I've got one more short story anthology left in my current stack of short fiction, but I think I need a break. My first endeavor into short fiction has been great. I've discovered new authors, read with a fast rate of completion, and come across a wealth of new novels to look into.
Like novels, short stories run the gambit of good and bad and everything in between, but I've been craving something more as of late. More of what I don't know how to say. I hesitate to use the word substantial or deeper but they come close to what I'm craving. If a short story is well written but generally uninteresting to me, I can and will finish it by way of it being short. If a short story is bad I can skip it and go to another. If a novel is well written but uninteresting to me, in the past I've been inclined to finish it as it could be deemed 'harmless.' I doubt I'd extend that same curiosity today. If a whole novel is bad then I'll be angry that I have to take the time to sell it on ebay and get no redeeming value out of the book.

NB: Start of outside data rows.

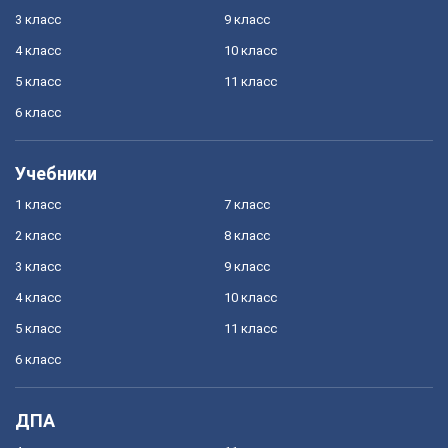
3 класс
9 класс
4 класс
10 класс
5 класс
11 класс
6 класс
Учебники
1 класс
7 класс
2 класс
8 класс
3 класс
9 класс
4 класс
10 класс
5 класс
11 класс
6 класс
ДПА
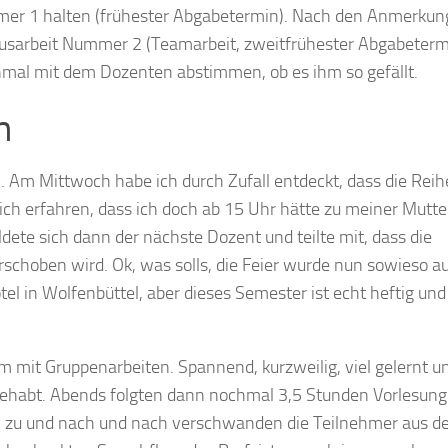
mer 1 halten (frühester Abgabetermin). Nach den Anmerku
Hausarbeit Nummer 2 (Teamarbeit, zweitfrühester Abgabeterm
hmal mit dem Dozenten abstimmen, ob es ihm so gefällt.
n
n. Am Mittwoch habe ich durch Zufall entdeckt, dass die Rei
 ich erfahren, dass ich doch ab 15 Uhr hätte zu meiner Mutt
ete sich dann der nächste Dozent und teilte mit, dass die
schoben wird. Ok, was solls, die Feier wurde nun sowieso a
el in Wolfenbüttel, aber dieses Semester ist echt heftig un
om mit Gruppenarbeiten. Spannend, kurzweilig, viel gelernt u
gehabt. Abends folgten dann nochmal 3,5 Stunden Vorlesung
en zu und nach und nach verschwanden die Teilnehmer aus d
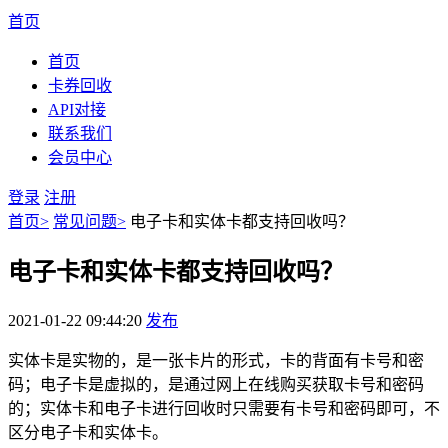
首页
首页
卡券回收
API对接
联系我们
会员中心
登录
注册
首页
>
常见问题
>
电子卡和实体卡都支持回收吗？
电子卡和实体卡都支持回收吗？
2021-01-22 09:44:20
发布
实体卡是实物的，是一张卡片的形式，卡的背面有卡号和密
码；电子卡是虚拟的，是通过网上在线购买获取卡号和密码
的；实体卡和电子卡进行回收时只需要有卡号和密码即可，不
区分电子卡和实体卡。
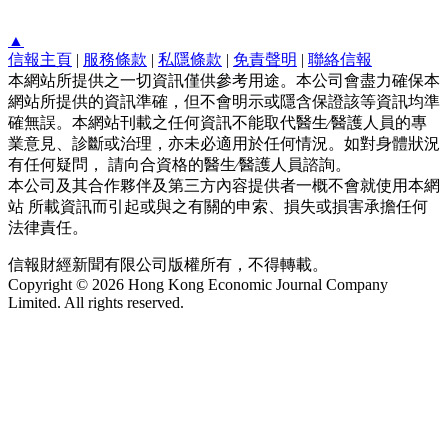
▲
信報主頁
|
服務條款
|
私隱條款
|
免責聲明
|
聯絡信報
本網站所提供之一切資訊僅供參考用途。本公司會盡力確保本
網站所提供的資訊準確，但不會明示或隱含保證該等資訊均準
確無誤。本網站刊載之任何資訊不能取代醫生∕醫護人員的專
業意見、診斷或治理，亦未必適用於任何情況。如對身體狀況
有任何疑問， 請向合資格的醫生∕醫護人員諮詢。
本公司及其合作夥伴及第三方內容提供者一概不會就使用本網
站 所載資訊而引起或與之有關的申索、損失或損害承擔任何
法律責任。
信報財經新聞有限公司版權所有，不得轉載。
Copyright © 2026 Hong Kong Economic Journal Company
Limited. All rights reserved.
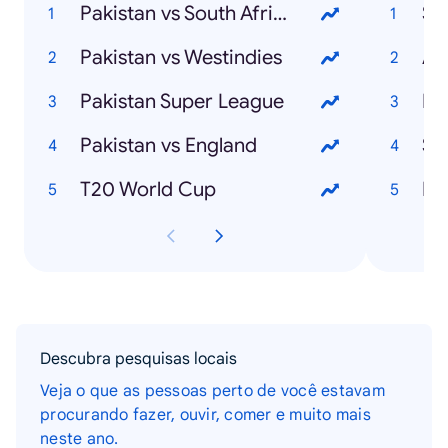
Pakistan vs South Africa
Sh
Pakistan vs Westindies
Asi
Pakistan Super League
Fa
Pakistan vs England
Sh
T20 World Cup
Ha
Descubra pesquisas locais
Veja o que as pessoas perto de você estavam
procurando fazer, ouvir, comer e muito mais
neste ano.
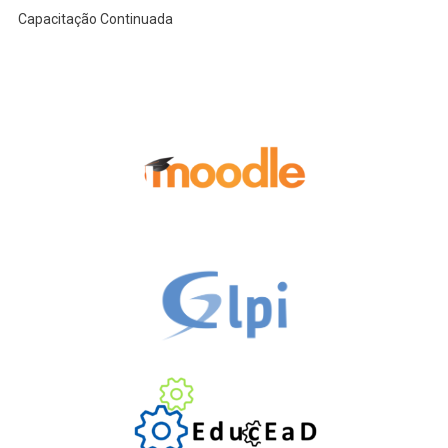
Capacitação Continuada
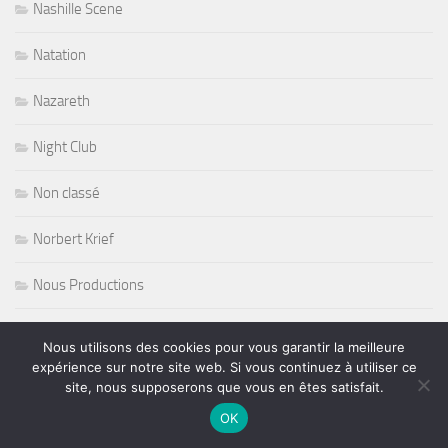
Nashille Scene
Natation
Nazareth
Night Club
Non classé
Norbert Krief
Nous Productions
Nouvelle victoire pour Loeb
Nous utilisons des cookies pour vous garantir la meilleure
expérience sur notre site web. Si vous continuez à utiliser ce
olympic games paris 2024
site, nous supposerons que vous en êtes satisfait.
OK
opera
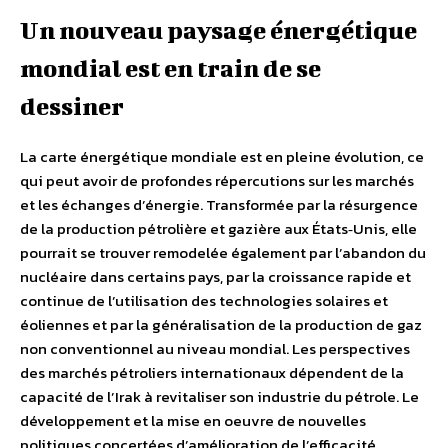
Un nouveau paysage énergétique
mondial est en train de se
dessiner
La carte énergétique mondiale est en pleine évolution, ce
qui peut avoir de profondes répercutions sur les marchés
et les échanges d’énergie. Transformée par la résurgence
de la production pétrolière et gazière aux États‐Unis, elle
pourrait se trouver remodelée également par l’abandon du
nucléaire dans certains pays, par la croissance rapide et
continue de l’utilisation des technologies solaires et
éoliennes et par la généralisation de la production de gaz
non conventionnel au niveau mondial. Les perspectives
des marchés pétroliers internationaux dépendent de la
capacité de l’Irak à revitaliser son industrie du pétrole. Le
développement et la mise en oeuvre de nouvelles
politiques concertées d’amélioration de l’efficacité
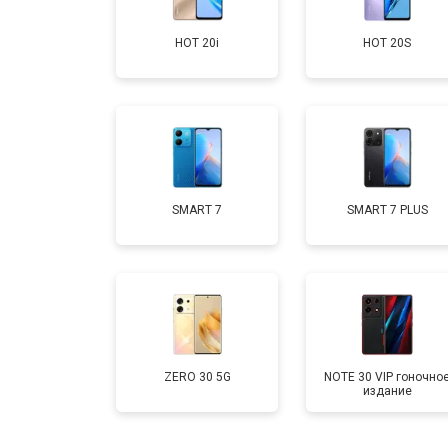
HOT 20i
HOT 20S
Замена аккумулятора
Замена кнопки включения
Ремонт цепи питания
SMART 7
SMART 7 PLUS
Ремонт динамика
ZERO 30 5G
NOTE 30 VIP гоночно
издание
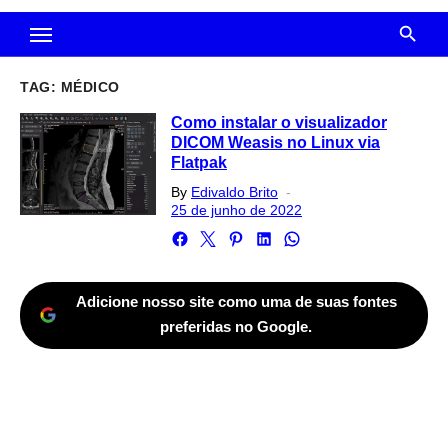
TAG:
MÉDICO
Como instalar o visualizador
DICOM Weasis no Linux via
Flatpak
Posted
By
Edivaldo Brito
on
25 de junho de 2022
Adicione nosso site como uma de suas fontes
preferidas no Google.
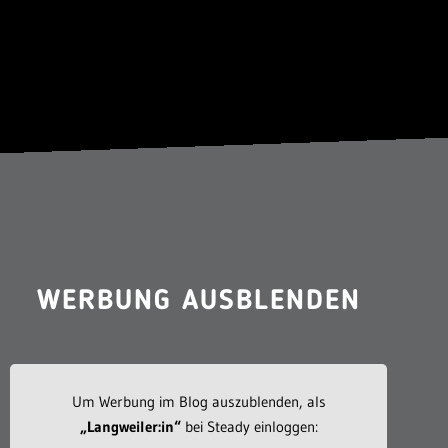
WERBUNG AUSBLENDEN
Um Werbung im Blog auszublenden, als
„Langweiler:in“
bei Steady einloggen:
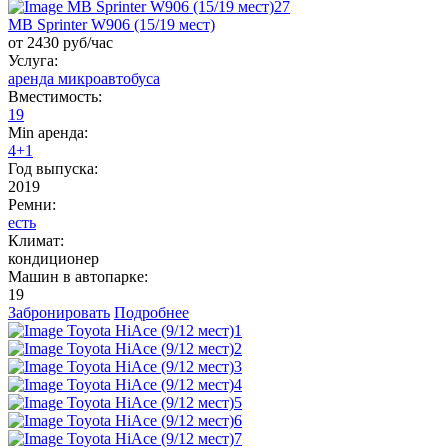
MB Sprinter W906 (15/19 мест)
от 2430 руб/час
Услуга:
аренда микроавтобуса
Вместимость:
19
Min аренда:
4+1
Год выпуска:
2019
Ремни:
есть
Климат:
кондиционер
Машин в автопарке:
19
Забронировать
Подробнее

Here's the kicker: if a short story is good, then I generally want more than the amount that qualifies it as a short story. The ‘more’ of what I want is greater than the page count that classifies fiction as a short story. Perhaps I was wrong with I previously said in a blog post that the novel and the short story as essentially the same thing. I still do not think that the rules for good writing vary with page count but after having read a good amount of short fiction I do feel the novel--at least a good one--does offer something, ‘greater,’ but by no means 'superior.'
With that in mind, and my desire for the comforts of a lengthy (if it's good) read, I place my faith in Duane Swierczynski’s Severance Package. A short novel that I hope is as fun, and exciting as all the reviews I read about last year.
Weary of short stories or not, my reading of it late has only lead me to do one thing: buy more of it.